Ukraiński kierowca, który w sylwestrową noc miał zabić w Jeleniej Górze dwie idące chodnikiem nastolatki usłyszał zarzuty spowodowania wypadku z podwójnym skutkiem śmiertelnym oraz prowadzenia samochodu pod wpływem alkoholu. Grozi mu za to od 6 miesięcy do 12 lat więzienia. Mężczyzna jest przesłuchiwany w jeleniogórskim szpitalu. Nie przyznaje się do winy.

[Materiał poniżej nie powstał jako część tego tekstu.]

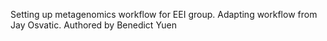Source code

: Setting up metagenomics workflow for EEI group.
Adapting workflow from Jay Osvatic.
Authored by Benedict Yuen
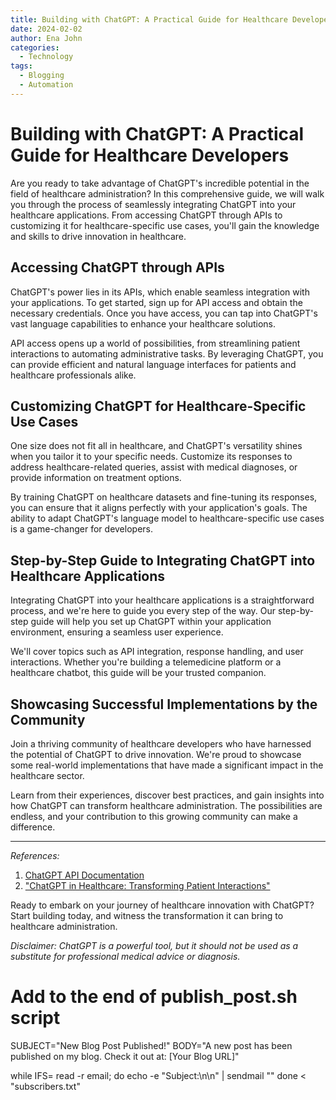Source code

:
 ```yaml
---
title: Building with ChatGPT: A Practical Guide for Healthcare Developers
date: 2024-02-02
author: Ena John
categories:
  - Technology
tags:
  - Blogging
  - Automation
---
```

# Building with ChatGPT: A Practical Guide for Healthcare Developers

Are you ready to take advantage of ChatGPT's incredible potential in the field of healthcare administration? In this comprehensive guide, we will walk you through the process of seamlessly integrating ChatGPT into your healthcare applications. From accessing ChatGPT through APIs to customizing it for healthcare-specific use cases, you'll gain the knowledge and skills to drive innovation in healthcare.

## Accessing ChatGPT through APIs

ChatGPT's power lies in its APIs, which enable seamless integration with your applications. To get started, sign up for API access and obtain the necessary credentials. Once you have access, you can tap into ChatGPT's vast language capabilities to enhance your healthcare solutions.

API access opens up a world of possibilities, from streamlining patient interactions to automating administrative tasks. By leveraging ChatGPT, you can provide efficient and natural language interfaces for patients and healthcare professionals alike.

## Customizing ChatGPT for Healthcare-Specific Use Cases

One size does not fit all in healthcare, and ChatGPT's versatility shines when you tailor it to your specific needs. Customize its responses to address healthcare-related queries, assist with medical diagnoses, or provide information on treatment options.

By training ChatGPT on healthcare datasets and fine-tuning its responses, you can ensure that it aligns perfectly with your application's goals. The ability to adapt ChatGPT's language model to healthcare-specific use cases is a game-changer for developers.

## Step-by-Step Guide to Integrating ChatGPT into Healthcare Applications

Integrating ChatGPT into your healthcare applications is a straightforward process, and we're here to guide you every step of the way. Our step-by-step guide will help you set up ChatGPT within your application environment, ensuring a seamless user experience.

We'll cover topics such as API integration, response handling, and user interactions. Whether you're building a telemedicine platform or a healthcare chatbot, this guide will be your trusted companion.

## Showcasing Successful Implementations by the Community

Join a thriving community of healthcare developers who have harnessed the potential of ChatGPT to drive innovation. We're proud to showcase some real-world implementations that have made a significant impact in the healthcare sector.

Learn from their experiences, discover best practices, and gain insights into how ChatGPT can transform healthcare administration. The possibilities are endless, and your contribution to this growing community can make a difference.

---

*References:*

1. [ChatGPT API Documentation](https://chat.openai.com/docs/)
2. ["ChatGPT in Healthcare: Transforming Patient Interactions"](https://example.com/chatgpt-healthcare-transformations)

Ready to embark on your journey of healthcare innovation with ChatGPT? Start building today, and witness the transformation it can bring to healthcare administration.

*Disclaimer: ChatGPT is a powerful tool, but it should not be used as a substitute for professional medical advice or diagnosis.*

# Add to the end of publish_post.sh script

SUBJECT="New Blog Post Published!"
BODY="A new post has been published on my blog. Check it out at: [Your Blog URL]"

while IFS= read -r email; do
	    echo -e "Subject:\n\n" | sendmail ""
    done < "subscribers.txt"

27-latek twierdzi, że nie pamięta nic z tamtego tragicznego zdarzenia. Zeznania złożyła natomiast 23-letnia kobieta, która jechała z Ukraińcem. Prokuratura gromadzi wszelkie dowody w tej sprawie – chodzi o to, by mieć pewność, że to 27-latek siedział za kierownicą. Śledczy już tę pewność mają i kończą już przygotowywanie wniosku o tymczasowe aresztowanie mężczyzny na trzy miesiące.
Od godzin popołudniowych na pismo czeka sąd. Będzie miał na rozpatrzenie wniosku 24 godziny, ale niewykluczone, że zrobi to jeszcze dziś w nocy.